Doesn’t that look delicious? It’s coming into summer, the weather is warming up and it’s time to start thinking about salads. This is one of my favourites, a spicy corn, avocado and bean salad. The spice is from the zingy dressing. It’s chock full of vegetables and is just so yummy! My kids aren’t fans of anything too spicy and my husband has a limit on how many beans he eats – they’re not his favourite – but they’ll all give this a go… and I get plenty of leftovers to eat for the next couple of days.

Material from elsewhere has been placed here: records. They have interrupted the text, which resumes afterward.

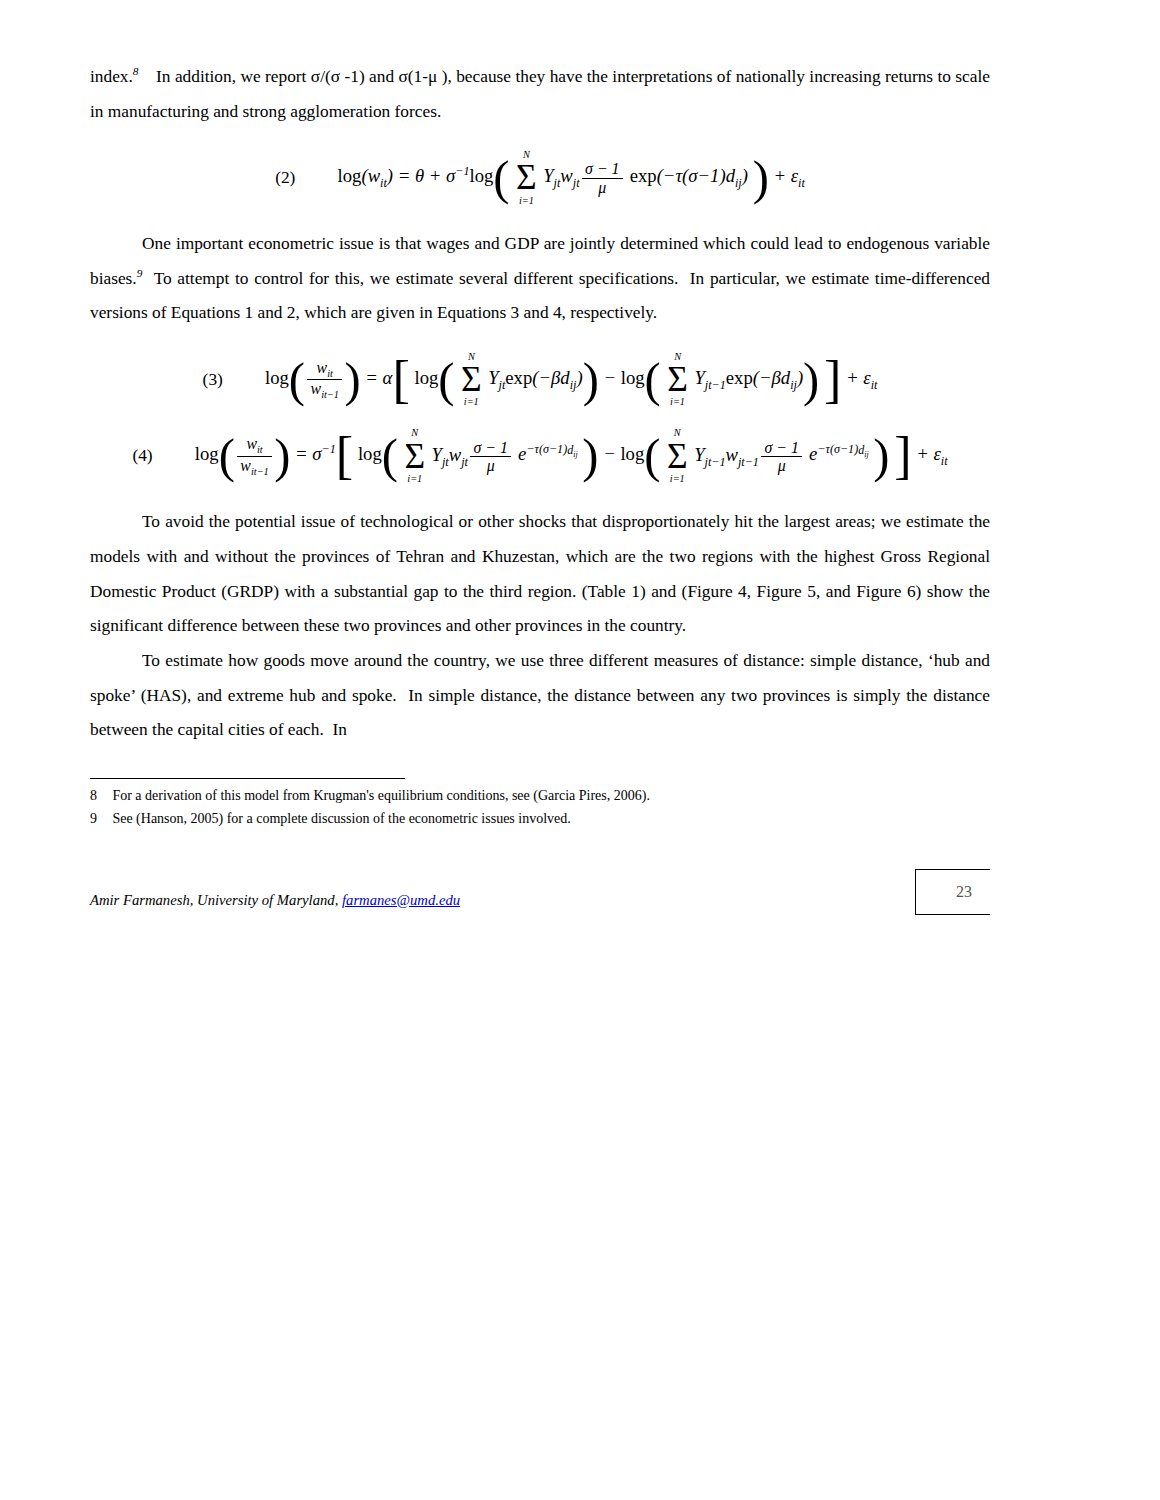index.8 In addition, we report σ/(σ -1) and σ(1-μ ), because they have the interpretations of nationally increasing returns to scale in manufacturing and strong agglomeration forces.
(2) log(wit) = θ + σ−1log( NΣi=1 Yjt wjt σ − 1 μ exp(−τ(σ−1)dij) ) + εit
One important econometric issue is that wages and GDP are jointly determined which could lead to endogenous variable biases.9 To attempt to control for this, we estimate several different specifications. In particular, we estimate time-differenced versions of Equations 1 and 2, which are given in Equations 3 and 4, respectively.
(3) log(wit wit−1) = α[ log( NΣi=1 Yjt exp(−βdij)) − log( NΣi=1 Yjt−1 exp(−βdij)) ] + εit
(4) log(wit wit−1) = σ−1[ log( NΣi=1 Yjt wjt σ − 1 μ e−τ(σ−1)dij ) − log( NΣi=1 Yjt−1 wjt−1 σ − 1 μ e−τ(σ−1)dij ) ] + εit
To avoid the potential issue of technological or other shocks that disproportionately hit the largest areas; we estimate the models with and without the provinces of Tehran and Khuzestan, which are the two regions with the highest Gross Regional Domestic Product (GRDP) with a substantial gap to the third region. (Table 1) and (Figure 4, Figure 5, and Figure 6) show the significant difference between these two provinces and other provinces in the country.
To estimate how goods move around the country, we use three different measures of distance: simple distance, ‘hub and spoke’ (HAS), and extreme hub and spoke. In simple distance, the distance between any two provinces is simply the distance between the capital cities of each. In
8 For a derivation of this model from Krugman's equilibrium conditions, see (Garcia Pires, 2006).
9 See (Hanson, 2005) for a complete discussion of the econometric issues involved.
Amir Farmanesh, University of Maryland, farmanes@umd.edu
23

It’s so easy to make and such a crowd pleaser… and it’s also a very BIG salad, that’s my pasta serving bowl right there.
4 corn cobs, husk and silk removed
2 x 400g cans of black beans, drained and rinsed – red kidney beans are great, too
2 small avocados, cut into chunks
400g cherry tomatoes, halved
200g feta, crumbled
5 shallots, roughly chopped
lime cheeks to serve (optional)
Chilli and lime dressing
1/4 cup (60ml) extra virgin olive oil
grated rind and juice of 2 limes
1 tsp Tabasco sauce
1 tbsp red vinegar
2 tsp ground cumin
Cook corn in boiling, salted water until tender. Drain, rinse in cold water, drain again.
Slice lengthways down the corn cobs to remove kernels. Place in a large bowl with beans, avocado, tomatoes, feta and onion. Gently toss to combine.
Whisk together all dressing ingredients and season as required, Drizzle dressing over the salad and serve with lime cheeks, if using any.
I hope you enjoy it. I’m off to decide whether I cajole the children to eat any or just sit down with the bowl and a big smile.